------ Supplied data

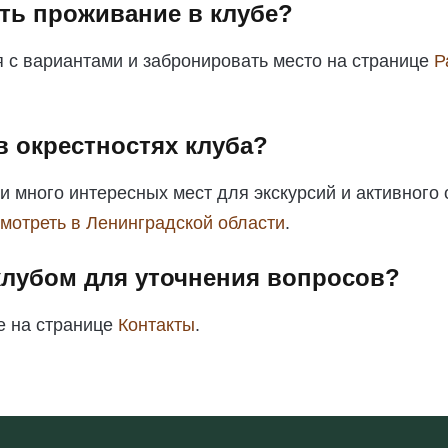
ть проживание в клубе?
 с вариантами и забронировать место на странице
Р
в окрестностях клуба?
и много интересных мест для экскурсий и активного
смотреть в Ленинградской области
.
 клубом для уточнения вопросов?
е на странице
Контакты
.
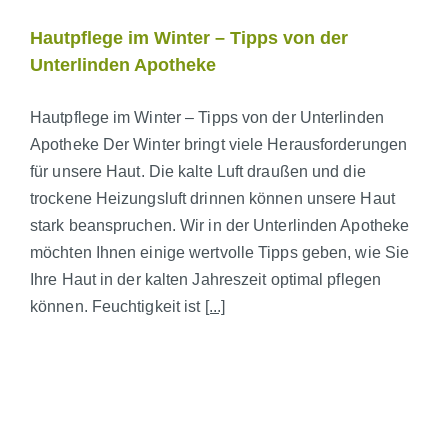
Hautpflege im Winter – Tipps von der
Unterlinden Apotheke
Hautpflege im Winter – Tipps von der Unterlinden
Apotheke Der Winter bringt viele Herausforderungen
für unsere Haut. Die kalte Luft draußen und die
trockene Heizungsluft drinnen können unsere Haut
stark beanspruchen. Wir in der Unterlinden Apotheke
möchten Ihnen einige wertvolle Tipps geben, wie Sie
Ihre Haut in der kalten Jahreszeit optimal pflegen
können. Feuchtigkeit ist
[...]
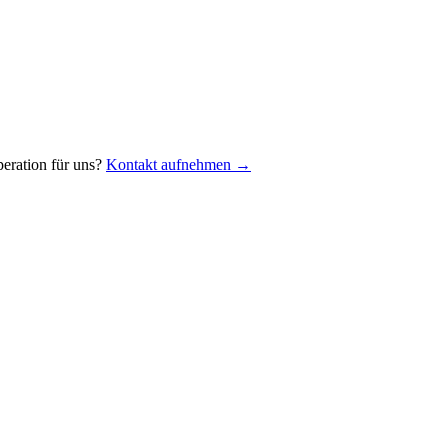
eration für uns?
Kontakt aufnehmen →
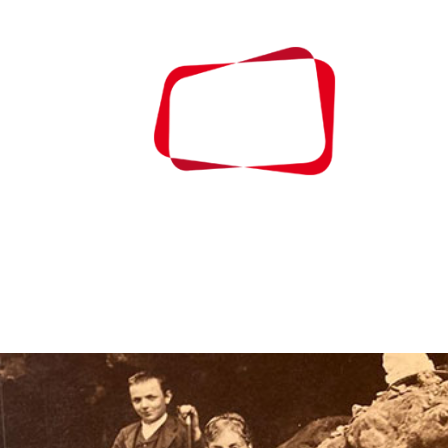
À PROPOS
CONTA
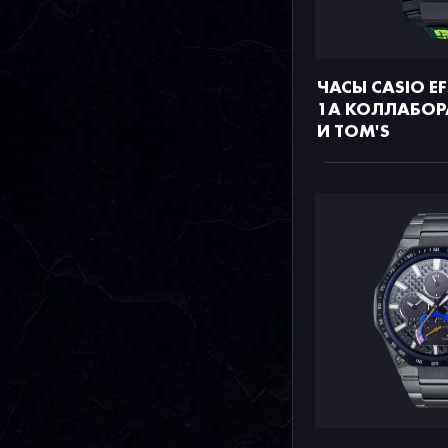
ЧАСЫ CASIO E
1A КОЛЛАБОРА
И TOM'S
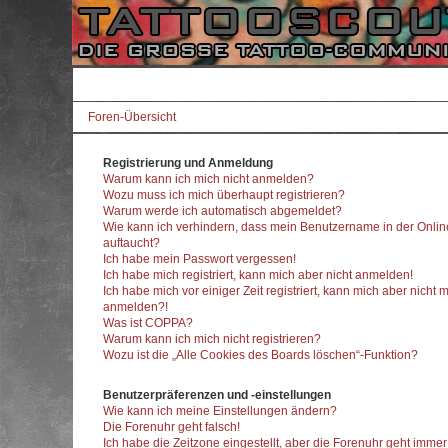
Foren-Übersicht
Registrierung und Anmeldung
Warum kann ich mich nicht anmelden?
Wozu muss ich mich überhaupt registrieren?
Warum werde ich automatisch abgemeldet?
Wie kann ich verhindern, dass mein Benutzername in der Onlin
auftaucht?
Ich habe mein Passwort vergessen!
Ich habe mich registriert, kann mich aber nicht anmelden!
Ich habe mich vor einiger Zeit registriert, kann mich aber nicht 
anmelden?!
Was ist COPPA?
Warum kann ich mich nicht registrieren?
Wozu ist die „Alle Cookies des Boards löschen“-Funktion?
Benutzerpräferenzen und -einstellungen
Wie kann ich meine Einstellungen ändern?
Die Forenuhr geht falsch!
Ich habe die Zeitzone eingestellt, aber die Forenuhr geht imme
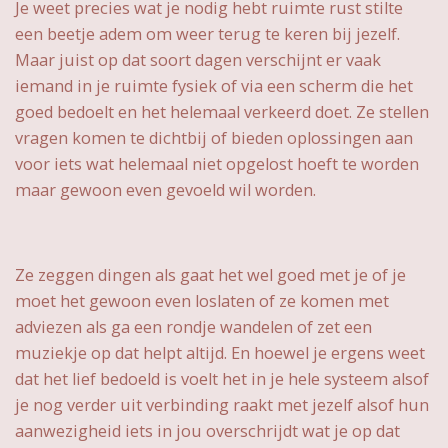
Je weet precies wat je nodig hebt ruimte rust stilte
een beetje adem om weer terug te keren bij jezelf.
Maar juist op dat soort dagen verschijnt er vaak
iemand in je ruimte fysiek of via een scherm die het
goed bedoelt en het helemaal verkeerd doet. Ze stellen
vragen komen te dichtbij of bieden oplossingen aan
voor iets wat helemaal niet opgelost hoeft te worden
maar gewoon even gevoeld wil worden.
Ze zeggen dingen als gaat het wel goed met je of je
moet het gewoon even loslaten of ze komen met
adviezen als ga een rondje wandelen of zet een
muziekje op dat helpt altijd. En hoewel je ergens weet
dat het lief bedoeld is voelt het in je hele systeem alsof
je nog verder uit verbinding raakt met jezelf alsof hun
aanwezigheid iets in jou overschrijdt wat je op dat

------------

Instruction: Find each line of the records above that contains the word "unsere", treating uppercase and lowercase letters as distinct, and copy every such line.

Completed task:
für unsere Haut. Die kalte Luft draußen und die
trockene Heizungsluft drinnen können unsere Haut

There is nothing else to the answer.